Сам он не мог в этом городе выспрашивать у незнакомых людей, не видел ли кто его маленького друга. Напуганные и подозрительные московиты выдали бы его в два счета властям, поэтому приходилось полагаться на сбор сведений через многочисленных знакомых шайки Василька, у которых возможностей справиться о юном Гавриле было куда как больше.
— Скоро лето, — сказал Василько, принюхиваясь к запаху медовухи, поданной одной из девок в кувшине из темной глины. Обратив еще при знакомстве внимание на привычку разбойника нюхать подаваемые ему предметы, Феликс подумал было, что перед ним метаморф, благо, в русских землях таковых водилось преизрядно. До сих пор, правда, подозрения Феликса ничем более не подкрепились. — В холода под мехами легче побираться-то, а как тепло настанет, мухи слетятся на приманку, так что из-за них, бывает, лица не видно. Милостивцы тож не в охотку до такого близятся, чтобы подаянием одарить. Плохое время лето для вашего брата юродивого.
— Не намекаешь ли, атаман, что иной теперь промысел меня ждет? — спросил Феликс не без любопытства. Одна из девок встала за его спиной и гладила короткие волосы, регулярно сбриваемые, чтобы накладывать на голову фальшивые язвы. По приятному травяному запаху Феликс определил темноглазую Грушу, самую молчаливую и печальную из всех банных прислужниц, с прямым носом и толстой темной косой. Говаривали, что опричники перебили всю ее семью, прежде знатную и почитаемую в Твери, сама Груша никогда не упоминала об этом, а Феликс, тешась на полатях с нею, не спрашивал. К чему больное прошлое ворошить?

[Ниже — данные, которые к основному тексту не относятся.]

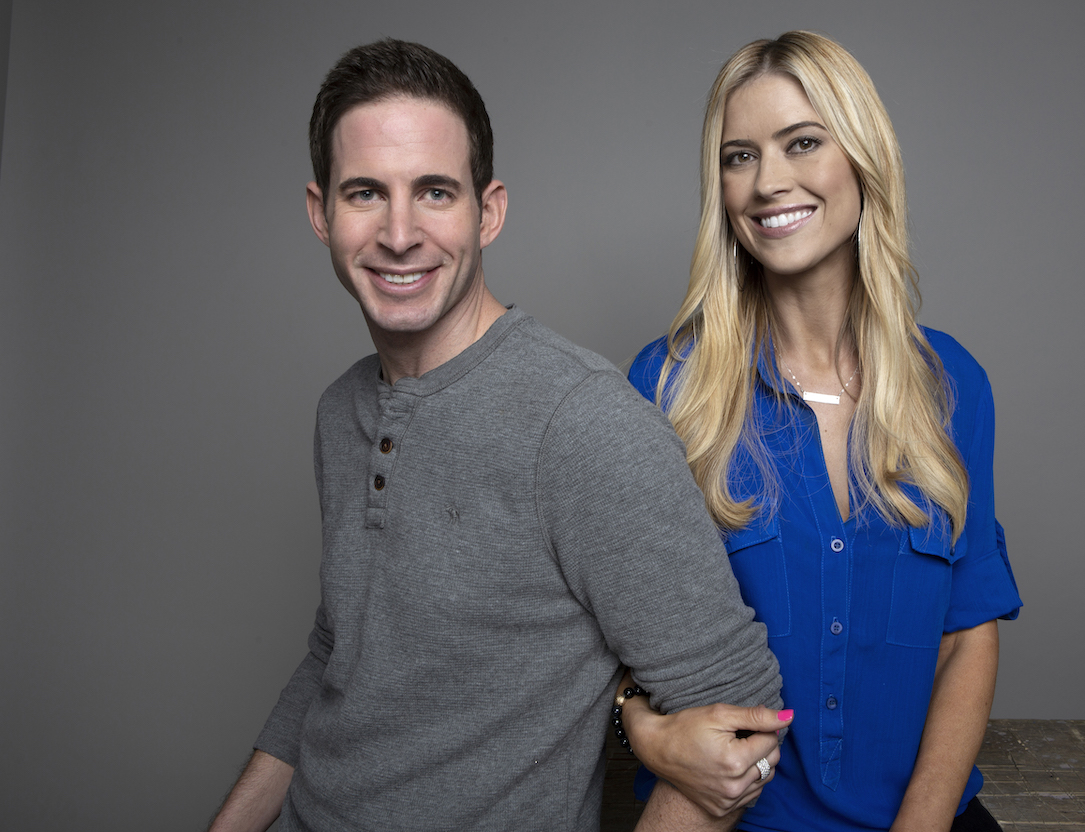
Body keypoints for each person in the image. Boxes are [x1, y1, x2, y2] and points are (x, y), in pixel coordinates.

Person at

— Сам бы ты хотел чего? — спросил Василько. — К чему душа лежит?
— Как ты говорил, показываться мне на людях нельзя, — сказал Феликс. — Однако же не все дела открыто совершаются. Тайно забраться в дом да пограбить, никого не убивая, — такое дело по мне в самый раз. Как ты сказал, приближается лето, стало быть, многие толстосумы будут спать при открытых ставнях, понадеявшись на дворовую охрану, али злого пса. У меня получится вскарабкаться невидно-неслышно мимо всех, да в окно заскочить. Нужно только уверенну быть, что сыщется в толстосумовых сундуках добро вельми ценное, золотишко да камни.
Василько некоторое время помолчал, в раздумье оглаживая банную девку, носившую до того питье. Потом кивнул и обещал подумать. А ночью Груша, которая часто и охотно ложилась к Феликсу, когда не была занята, шепнула ему, что, оказывается, царь Иван несколько лет назад вместе со своими опричниками перебил почти всех московских нищих, искореняя промысел, коим занимались по-преимуществу притворщики, вроде Федора-Язвы.

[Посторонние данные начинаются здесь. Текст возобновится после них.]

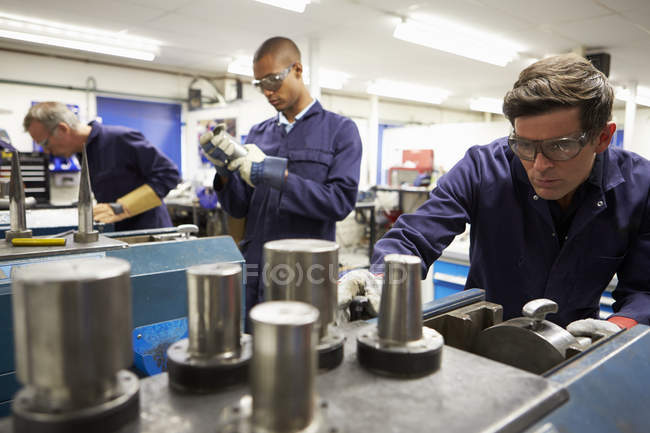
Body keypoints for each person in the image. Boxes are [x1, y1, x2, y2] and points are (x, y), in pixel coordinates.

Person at [343, 53, 650, 335]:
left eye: (561, 145)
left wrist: (619, 330)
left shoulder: (639, 187)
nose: (539, 166)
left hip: (577, 346)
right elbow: (414, 236)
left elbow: (644, 289)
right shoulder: (481, 168)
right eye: (525, 146)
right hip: (482, 344)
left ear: (602, 137)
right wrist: (384, 281)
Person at [202, 36, 362, 317]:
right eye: (260, 84)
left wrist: (276, 175)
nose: (267, 91)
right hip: (256, 264)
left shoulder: (340, 130)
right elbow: (239, 208)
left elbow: (339, 203)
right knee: (254, 346)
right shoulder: (257, 134)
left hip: (304, 269)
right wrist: (224, 174)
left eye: (273, 80)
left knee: (303, 350)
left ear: (297, 70)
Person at [24, 102, 180, 231]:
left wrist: (122, 207)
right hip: (117, 232)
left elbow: (169, 174)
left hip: (149, 233)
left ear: (63, 129)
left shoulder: (120, 139)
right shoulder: (83, 153)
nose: (46, 151)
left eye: (45, 143)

— Постарайся выпросить у Василька другое ремесло, — жарко шепнула девушка прямо в ухо ван Бролина, чтобы не быть услышанной посторонними. — Я не хочу, чтобы тебя убили.

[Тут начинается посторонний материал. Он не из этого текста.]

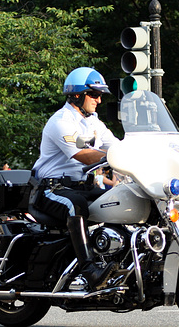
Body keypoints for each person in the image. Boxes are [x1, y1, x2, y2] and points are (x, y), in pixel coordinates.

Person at [31, 67, 118, 291]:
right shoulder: (61, 121)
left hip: (83, 187)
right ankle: (90, 270)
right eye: (94, 94)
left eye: (100, 95)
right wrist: (116, 156)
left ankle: (116, 257)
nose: (99, 100)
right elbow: (83, 156)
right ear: (77, 94)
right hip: (52, 189)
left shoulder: (94, 123)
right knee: (76, 206)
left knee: (121, 199)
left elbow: (118, 146)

— Но сейчас-то в Кремле царь Симеон правит, и опричников при нем нет. Авось не будет облавы еще какое-то время, — возразил Феликс, пораженный тем, что ощущение безопасности, испытываемое им в личине калеки было обманчиво. Каким наивным надо быть, чтобы верить в безопасность кого бы то ни было в городе, где люди совсем недавно тысячами расставались с жизнью на эшафотах и в застенках. Лютость законного монарха Московии, по каким-то своим причинам усадившего на трон марионетку Симеона, вроде бы пошла на убыль с отменой опричнины, но кто поручится, что она не вернется вновь? Феликс передернулся от неприятного ощущения, обнял Грушу и обещал подумать, как избавиться от работы Федором-Язвой.